● **What the task asks**:
All records, minus the pictures: write them out exactly.

══ Data for this exercise

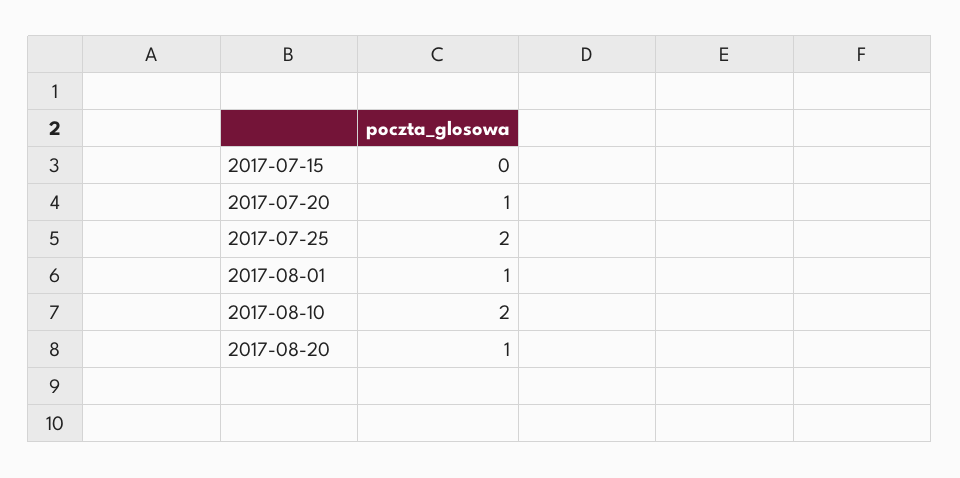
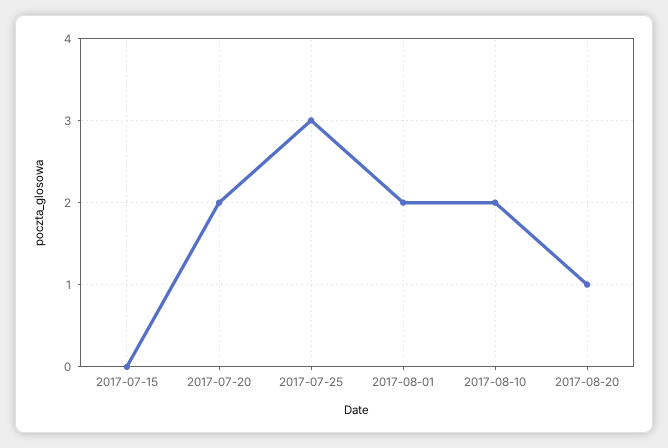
  {
    "2017-07-15": 0,
-   "2017-07-20": 1,
+   "2017-07-20": 2,
-   "2017-07-25": 2,
+   "2017-07-25": 3,
-   "2017-08-01": 1,
+   "2017-08-01": 2,
    "2017-08-10": 2,
    "2017-08-20": 1
  }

════

● **Your solution**:
  {
    "2017-07-15": 0,
-   "2017-07-20": 1,
+   "2017-07-20": 2,
-   "2017-07-25": 2,
+   "2017-07-25": 3,
-   "2017-08-01": 1,
+   "2017-08-01": 2,
    "2017-08-10": 2,
    "2017-08-20": 1
  }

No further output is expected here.